Japan has officially ended its negative interest rate policy eight years after cutting its short-term policy rate to -0.1 percent in February 2016. Back then, the negative interest rate was introduced to supplement the policy of “Quantitative and Qualitative Monetary Easing” in the country’s long battle with deflation and subdued economic growth. Since the 1990s, Japan has repeatedly seen protracted periods with very low or negative inflation, forcing the country’s central bank to implement aggressive policies aiming to stimulate the economy and return to its 2-percent inflation target.
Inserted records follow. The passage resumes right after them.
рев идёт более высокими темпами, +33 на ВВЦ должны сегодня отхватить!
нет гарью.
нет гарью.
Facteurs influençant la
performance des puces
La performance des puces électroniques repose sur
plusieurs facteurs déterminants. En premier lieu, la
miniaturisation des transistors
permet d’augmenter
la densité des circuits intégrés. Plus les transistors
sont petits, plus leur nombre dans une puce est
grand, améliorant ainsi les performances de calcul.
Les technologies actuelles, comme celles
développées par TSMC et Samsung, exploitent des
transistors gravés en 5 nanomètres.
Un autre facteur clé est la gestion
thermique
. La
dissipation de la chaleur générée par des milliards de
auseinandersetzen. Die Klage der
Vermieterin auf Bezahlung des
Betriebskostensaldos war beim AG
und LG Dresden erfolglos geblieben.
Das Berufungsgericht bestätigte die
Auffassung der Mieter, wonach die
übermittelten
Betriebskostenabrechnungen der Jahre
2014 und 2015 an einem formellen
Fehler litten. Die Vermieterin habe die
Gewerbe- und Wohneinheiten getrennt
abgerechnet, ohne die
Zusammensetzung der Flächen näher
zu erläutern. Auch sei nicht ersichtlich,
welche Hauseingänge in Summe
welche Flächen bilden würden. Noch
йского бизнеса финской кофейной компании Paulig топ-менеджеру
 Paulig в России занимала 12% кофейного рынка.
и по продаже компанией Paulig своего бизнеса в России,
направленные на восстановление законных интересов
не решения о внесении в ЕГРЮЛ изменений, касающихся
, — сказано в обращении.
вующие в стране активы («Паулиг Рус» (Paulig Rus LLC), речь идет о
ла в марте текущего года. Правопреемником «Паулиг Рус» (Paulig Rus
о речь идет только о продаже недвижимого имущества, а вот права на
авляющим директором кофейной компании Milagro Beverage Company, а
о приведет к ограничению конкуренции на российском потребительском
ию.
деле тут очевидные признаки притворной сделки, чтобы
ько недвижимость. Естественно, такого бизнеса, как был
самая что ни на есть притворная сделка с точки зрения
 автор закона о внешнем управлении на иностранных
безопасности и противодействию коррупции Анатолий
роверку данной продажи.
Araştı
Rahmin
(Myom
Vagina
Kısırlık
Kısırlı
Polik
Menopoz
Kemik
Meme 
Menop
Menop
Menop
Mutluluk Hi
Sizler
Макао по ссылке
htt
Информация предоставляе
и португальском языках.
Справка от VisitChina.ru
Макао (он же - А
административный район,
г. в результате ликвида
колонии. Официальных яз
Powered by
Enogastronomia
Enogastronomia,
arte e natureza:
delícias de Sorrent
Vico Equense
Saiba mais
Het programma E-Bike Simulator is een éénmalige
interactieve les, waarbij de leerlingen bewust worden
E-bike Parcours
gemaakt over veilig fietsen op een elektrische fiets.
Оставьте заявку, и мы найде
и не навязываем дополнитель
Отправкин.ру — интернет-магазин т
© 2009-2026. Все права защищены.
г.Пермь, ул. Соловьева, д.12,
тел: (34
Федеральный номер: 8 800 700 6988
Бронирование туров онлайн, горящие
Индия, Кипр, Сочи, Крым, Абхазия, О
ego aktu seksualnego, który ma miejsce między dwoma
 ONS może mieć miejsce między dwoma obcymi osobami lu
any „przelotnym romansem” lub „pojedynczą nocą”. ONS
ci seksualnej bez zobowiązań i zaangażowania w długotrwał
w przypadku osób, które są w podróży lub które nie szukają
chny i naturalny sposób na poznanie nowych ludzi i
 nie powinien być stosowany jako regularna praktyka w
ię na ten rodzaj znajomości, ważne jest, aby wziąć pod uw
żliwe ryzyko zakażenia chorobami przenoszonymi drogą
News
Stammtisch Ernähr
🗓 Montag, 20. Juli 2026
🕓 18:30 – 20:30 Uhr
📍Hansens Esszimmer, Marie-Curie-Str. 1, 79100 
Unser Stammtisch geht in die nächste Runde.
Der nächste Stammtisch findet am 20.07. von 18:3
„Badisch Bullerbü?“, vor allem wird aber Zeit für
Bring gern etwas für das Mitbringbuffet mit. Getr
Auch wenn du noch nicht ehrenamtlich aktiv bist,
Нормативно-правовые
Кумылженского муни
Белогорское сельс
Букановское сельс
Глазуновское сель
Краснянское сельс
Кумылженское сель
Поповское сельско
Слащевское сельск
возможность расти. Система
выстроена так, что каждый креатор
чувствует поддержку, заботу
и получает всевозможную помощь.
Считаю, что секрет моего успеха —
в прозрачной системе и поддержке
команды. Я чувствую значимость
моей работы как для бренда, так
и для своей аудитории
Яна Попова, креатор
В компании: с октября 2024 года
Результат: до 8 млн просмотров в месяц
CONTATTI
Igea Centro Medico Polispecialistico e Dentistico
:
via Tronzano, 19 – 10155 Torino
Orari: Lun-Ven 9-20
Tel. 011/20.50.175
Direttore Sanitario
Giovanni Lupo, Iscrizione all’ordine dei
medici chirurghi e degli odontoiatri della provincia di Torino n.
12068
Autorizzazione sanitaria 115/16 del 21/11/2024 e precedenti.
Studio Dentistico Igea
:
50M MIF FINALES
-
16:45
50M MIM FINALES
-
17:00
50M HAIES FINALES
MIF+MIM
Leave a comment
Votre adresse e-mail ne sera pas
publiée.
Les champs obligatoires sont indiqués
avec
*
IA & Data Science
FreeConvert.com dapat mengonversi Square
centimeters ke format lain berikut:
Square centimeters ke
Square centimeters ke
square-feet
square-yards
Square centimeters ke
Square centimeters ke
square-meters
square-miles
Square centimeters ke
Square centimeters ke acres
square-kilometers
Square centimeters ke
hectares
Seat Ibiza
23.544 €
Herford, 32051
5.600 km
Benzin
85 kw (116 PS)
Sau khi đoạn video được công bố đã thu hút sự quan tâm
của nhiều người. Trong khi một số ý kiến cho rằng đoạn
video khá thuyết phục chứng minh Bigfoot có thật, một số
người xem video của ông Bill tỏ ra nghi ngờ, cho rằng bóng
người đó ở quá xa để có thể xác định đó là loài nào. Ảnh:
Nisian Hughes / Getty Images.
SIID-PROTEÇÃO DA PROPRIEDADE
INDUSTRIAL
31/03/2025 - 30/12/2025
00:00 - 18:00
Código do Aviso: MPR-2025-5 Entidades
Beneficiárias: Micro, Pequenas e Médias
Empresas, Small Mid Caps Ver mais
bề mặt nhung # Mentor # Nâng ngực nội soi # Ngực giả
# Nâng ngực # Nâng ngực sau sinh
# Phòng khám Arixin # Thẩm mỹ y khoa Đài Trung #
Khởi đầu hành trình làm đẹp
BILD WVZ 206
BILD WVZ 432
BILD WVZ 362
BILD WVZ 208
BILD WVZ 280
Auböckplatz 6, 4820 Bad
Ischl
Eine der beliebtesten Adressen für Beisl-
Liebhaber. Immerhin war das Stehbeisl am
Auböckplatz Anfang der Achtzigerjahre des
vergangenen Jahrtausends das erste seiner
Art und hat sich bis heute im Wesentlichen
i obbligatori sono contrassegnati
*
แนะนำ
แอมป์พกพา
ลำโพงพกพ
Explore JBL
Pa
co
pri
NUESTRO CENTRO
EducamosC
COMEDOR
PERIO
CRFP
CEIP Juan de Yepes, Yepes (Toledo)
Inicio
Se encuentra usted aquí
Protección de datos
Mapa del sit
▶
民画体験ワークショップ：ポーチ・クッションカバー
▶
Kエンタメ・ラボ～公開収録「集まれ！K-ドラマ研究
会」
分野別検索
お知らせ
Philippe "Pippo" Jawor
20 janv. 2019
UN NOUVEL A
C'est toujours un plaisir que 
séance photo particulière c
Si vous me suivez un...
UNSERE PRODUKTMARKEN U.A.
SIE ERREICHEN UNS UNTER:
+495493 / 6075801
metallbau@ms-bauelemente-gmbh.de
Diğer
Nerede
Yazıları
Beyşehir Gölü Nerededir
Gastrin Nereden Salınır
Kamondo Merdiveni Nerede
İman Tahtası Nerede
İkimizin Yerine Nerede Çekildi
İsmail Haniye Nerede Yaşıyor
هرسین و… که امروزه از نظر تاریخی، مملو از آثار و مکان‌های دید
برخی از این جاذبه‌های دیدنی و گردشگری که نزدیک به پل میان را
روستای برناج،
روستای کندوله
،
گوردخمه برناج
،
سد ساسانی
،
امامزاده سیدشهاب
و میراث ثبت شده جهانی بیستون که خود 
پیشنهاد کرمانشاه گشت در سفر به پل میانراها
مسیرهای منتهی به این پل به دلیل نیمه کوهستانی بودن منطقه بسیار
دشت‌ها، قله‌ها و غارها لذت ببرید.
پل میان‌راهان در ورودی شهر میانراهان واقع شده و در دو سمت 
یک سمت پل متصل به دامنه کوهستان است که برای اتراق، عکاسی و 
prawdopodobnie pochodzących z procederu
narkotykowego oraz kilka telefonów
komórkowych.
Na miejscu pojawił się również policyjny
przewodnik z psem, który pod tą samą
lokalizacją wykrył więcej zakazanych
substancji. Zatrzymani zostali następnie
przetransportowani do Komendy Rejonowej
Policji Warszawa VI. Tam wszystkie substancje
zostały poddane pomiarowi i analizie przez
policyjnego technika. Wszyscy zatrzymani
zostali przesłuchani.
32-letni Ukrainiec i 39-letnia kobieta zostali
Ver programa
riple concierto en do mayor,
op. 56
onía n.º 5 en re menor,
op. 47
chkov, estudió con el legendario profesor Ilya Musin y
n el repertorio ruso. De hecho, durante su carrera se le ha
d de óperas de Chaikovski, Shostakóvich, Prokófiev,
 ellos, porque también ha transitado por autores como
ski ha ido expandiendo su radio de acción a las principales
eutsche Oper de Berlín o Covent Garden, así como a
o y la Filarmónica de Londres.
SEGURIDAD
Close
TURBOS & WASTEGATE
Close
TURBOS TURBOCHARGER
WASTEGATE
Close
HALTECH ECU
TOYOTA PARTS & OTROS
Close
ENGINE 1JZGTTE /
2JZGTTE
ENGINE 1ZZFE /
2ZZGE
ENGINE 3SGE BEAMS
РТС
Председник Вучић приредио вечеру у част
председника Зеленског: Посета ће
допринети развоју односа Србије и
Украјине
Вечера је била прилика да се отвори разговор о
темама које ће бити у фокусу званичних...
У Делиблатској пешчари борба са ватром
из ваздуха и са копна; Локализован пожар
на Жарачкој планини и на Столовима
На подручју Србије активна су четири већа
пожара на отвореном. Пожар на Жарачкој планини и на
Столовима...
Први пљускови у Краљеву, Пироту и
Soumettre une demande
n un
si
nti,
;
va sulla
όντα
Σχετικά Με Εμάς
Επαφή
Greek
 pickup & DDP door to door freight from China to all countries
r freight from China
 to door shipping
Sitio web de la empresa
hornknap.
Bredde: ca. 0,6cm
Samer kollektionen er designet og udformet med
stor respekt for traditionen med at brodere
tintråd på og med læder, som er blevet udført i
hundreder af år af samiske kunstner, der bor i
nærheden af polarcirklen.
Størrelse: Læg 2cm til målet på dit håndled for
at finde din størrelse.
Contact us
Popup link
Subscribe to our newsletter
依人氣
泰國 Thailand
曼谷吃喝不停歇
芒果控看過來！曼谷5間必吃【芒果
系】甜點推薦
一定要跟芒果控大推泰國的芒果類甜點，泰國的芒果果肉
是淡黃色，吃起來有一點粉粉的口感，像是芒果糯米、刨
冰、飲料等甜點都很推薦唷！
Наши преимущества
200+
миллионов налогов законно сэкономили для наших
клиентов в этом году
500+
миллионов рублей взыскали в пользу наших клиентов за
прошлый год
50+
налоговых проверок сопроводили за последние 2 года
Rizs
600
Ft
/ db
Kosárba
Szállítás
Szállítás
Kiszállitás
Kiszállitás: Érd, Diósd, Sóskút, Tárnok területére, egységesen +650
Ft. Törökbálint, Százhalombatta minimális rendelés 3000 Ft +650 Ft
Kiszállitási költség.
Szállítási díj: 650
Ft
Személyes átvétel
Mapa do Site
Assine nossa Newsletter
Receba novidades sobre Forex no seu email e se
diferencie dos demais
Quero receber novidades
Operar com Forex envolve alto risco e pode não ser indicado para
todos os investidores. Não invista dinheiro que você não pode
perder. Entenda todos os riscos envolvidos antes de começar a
On Tuesday, after the conclusion of its two-day policy meeting, the Bank of Japan (BOJ) announced the landmark decision, its first rate hike since February 2007, after having seen enough evidence of core inflation stabilizing at or above the target level of 2 percent – the BOJ’s stated prerequisite for altering its policy stance. Specifically, it pointed towards the "virtuous cycle between wages and prices", which ultimately convinced policy makers that price stability could be achieved "in a sustainable and stable manner" over the next couple of years. Last Friday, the Japanese Trade Union Confederation, known as Rengo, had announced that this year's "shunto" spring wage negotiations resulted in average pay increases of 5.28 percent, the highest level in 33 years. Meaningful wage growth is considered key in the fight against deflationary pressures, as higher wages typically boost consumer demand and keep prices aloft.
Japan was the last major economy to employ a zero or negative interest rate policy, after central banks around the world had rapidly hiked rates to curb inflation in the wake of Russia’s invasion of Ukraine and global supply chain issues. For Japan, the latest surge in inflation was a welcome sign that its long battle with deflation was finally coming to an end. Tuesday's announcement was all but a "mission accomplished" statement as the BOJ said that its policy framework of Quantitative and Qualitative Monetary Easing (QQE) with Yield Curve Control and the negative interest rate policy had fulfilled its role in bringing price stability around the target level of 2 percent inflation. As of January 2024, the BOJ's preferred inflation gauge has exceeded the 2-percent mark for 22 months straight - making it the longest period of above-target inflation in the 21st century.